Originally posted by: VirtualLarry
Originally posted by: bsobel
And now, with XP SP2, it's not doing that. Only a single IP within that block is allowed access.
The important part of that quote was "The third sentence, which says that 127.0.0.1 with a bitmask of 32 is the common implementation for loopback- a bitmask of 32 means that only 127.0.0.1 is loopback, not 127.0.0.x. The second sentence can be taken to imply that 127.x.x.x could all loopback, but the third says that this is not the ordinary implementation." Not saying MS shouldn't restore the previous functionality (doesn't appear it was intentionally removed), I was just commenting that I don't think the RFC is as clear as you suggested on the issue. The hotfix is available and that will migrate into a public fix after it gets regressed.
I was just trying to point out, that even as you quoted, the standard calls for the entire block of 127.x.x.x IPs to be considered the localhost loopback.

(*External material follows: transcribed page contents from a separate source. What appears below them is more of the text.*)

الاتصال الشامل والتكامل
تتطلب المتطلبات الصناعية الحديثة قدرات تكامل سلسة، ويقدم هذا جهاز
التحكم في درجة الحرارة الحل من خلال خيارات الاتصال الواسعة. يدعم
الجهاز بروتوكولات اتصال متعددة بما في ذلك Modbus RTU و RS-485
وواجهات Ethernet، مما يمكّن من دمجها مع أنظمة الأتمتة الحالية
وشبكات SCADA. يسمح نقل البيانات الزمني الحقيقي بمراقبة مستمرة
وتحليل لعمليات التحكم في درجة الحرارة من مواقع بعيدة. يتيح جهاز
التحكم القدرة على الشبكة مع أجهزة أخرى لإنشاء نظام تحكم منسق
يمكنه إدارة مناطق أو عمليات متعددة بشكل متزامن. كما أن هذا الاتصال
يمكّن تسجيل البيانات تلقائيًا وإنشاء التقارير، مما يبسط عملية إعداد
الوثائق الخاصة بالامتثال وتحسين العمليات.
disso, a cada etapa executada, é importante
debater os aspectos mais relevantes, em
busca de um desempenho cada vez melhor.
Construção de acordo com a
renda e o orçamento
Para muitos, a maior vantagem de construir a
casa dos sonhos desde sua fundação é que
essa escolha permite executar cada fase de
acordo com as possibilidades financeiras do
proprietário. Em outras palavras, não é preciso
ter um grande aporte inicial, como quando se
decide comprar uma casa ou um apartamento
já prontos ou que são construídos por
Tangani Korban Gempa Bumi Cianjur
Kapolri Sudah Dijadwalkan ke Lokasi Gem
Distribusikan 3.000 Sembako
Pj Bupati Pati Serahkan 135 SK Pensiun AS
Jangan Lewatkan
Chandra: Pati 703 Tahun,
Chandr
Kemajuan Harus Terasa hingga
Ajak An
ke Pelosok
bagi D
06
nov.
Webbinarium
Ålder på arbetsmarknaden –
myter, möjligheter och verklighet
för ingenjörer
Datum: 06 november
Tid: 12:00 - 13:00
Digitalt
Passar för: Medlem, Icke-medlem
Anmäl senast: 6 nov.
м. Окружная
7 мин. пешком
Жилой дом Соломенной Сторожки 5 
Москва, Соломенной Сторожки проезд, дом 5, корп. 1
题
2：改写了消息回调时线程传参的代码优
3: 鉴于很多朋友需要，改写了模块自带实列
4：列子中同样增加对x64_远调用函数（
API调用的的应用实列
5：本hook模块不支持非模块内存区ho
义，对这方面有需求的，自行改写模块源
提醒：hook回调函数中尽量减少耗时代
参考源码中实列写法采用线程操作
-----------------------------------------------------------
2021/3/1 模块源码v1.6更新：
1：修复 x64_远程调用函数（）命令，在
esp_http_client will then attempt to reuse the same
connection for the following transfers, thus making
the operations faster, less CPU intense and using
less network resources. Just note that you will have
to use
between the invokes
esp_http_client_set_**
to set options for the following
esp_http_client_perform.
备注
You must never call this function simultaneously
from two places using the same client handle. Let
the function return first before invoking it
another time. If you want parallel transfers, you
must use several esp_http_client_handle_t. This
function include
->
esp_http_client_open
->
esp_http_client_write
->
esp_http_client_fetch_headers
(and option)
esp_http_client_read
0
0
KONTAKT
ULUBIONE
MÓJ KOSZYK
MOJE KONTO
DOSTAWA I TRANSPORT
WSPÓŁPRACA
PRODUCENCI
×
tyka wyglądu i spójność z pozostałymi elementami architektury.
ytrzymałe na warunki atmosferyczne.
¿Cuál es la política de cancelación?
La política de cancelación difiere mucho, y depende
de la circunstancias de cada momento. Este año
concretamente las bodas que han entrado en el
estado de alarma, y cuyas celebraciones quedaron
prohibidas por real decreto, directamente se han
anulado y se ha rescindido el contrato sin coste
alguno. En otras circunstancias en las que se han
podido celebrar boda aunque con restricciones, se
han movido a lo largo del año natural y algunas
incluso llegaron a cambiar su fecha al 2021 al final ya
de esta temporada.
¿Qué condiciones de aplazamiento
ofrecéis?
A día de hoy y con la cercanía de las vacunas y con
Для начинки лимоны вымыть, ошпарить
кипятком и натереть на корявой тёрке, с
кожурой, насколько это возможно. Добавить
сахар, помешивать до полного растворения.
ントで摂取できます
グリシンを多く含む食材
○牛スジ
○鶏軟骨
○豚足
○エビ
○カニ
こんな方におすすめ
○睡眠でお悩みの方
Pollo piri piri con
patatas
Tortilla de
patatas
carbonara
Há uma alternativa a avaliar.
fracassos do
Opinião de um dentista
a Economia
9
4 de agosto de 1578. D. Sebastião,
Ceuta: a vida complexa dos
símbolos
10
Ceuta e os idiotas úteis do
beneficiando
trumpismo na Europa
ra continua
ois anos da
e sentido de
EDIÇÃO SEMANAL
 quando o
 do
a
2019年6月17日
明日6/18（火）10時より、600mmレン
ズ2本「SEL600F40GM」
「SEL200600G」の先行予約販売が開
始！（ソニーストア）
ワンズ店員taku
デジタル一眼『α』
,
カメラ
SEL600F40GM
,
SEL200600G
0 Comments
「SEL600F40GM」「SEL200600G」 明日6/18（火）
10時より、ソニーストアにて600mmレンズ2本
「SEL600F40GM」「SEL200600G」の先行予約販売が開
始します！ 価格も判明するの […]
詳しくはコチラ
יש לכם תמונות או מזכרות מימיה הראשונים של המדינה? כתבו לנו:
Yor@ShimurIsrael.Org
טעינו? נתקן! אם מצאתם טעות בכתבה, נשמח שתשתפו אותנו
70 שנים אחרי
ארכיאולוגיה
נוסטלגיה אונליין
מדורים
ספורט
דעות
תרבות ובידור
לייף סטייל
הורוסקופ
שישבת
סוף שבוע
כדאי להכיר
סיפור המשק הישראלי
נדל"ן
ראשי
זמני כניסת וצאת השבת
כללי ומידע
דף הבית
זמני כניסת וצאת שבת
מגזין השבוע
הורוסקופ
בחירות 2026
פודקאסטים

The fact that it also mentions that a common implementation only supports 127.0.0.1, doesn't make that the actual standard, IMHO, just an example. The actual standard reserves that entire IP range/block, and that fact is well-understood among networking people. The fact that otherwise legitimate and working networking apps broke because of MS's code changes also tends to support that.
A lot of RFCs are left intentionally vague so that implimentations can differ a bit. I'm guessing that the whole 127.0.0.0/8 range is used for loopback on Windows OSes, just that only 127.0.0.1 is implimented. I don't think I've seen an OS that sets up 127.0.0.2 or any other by default.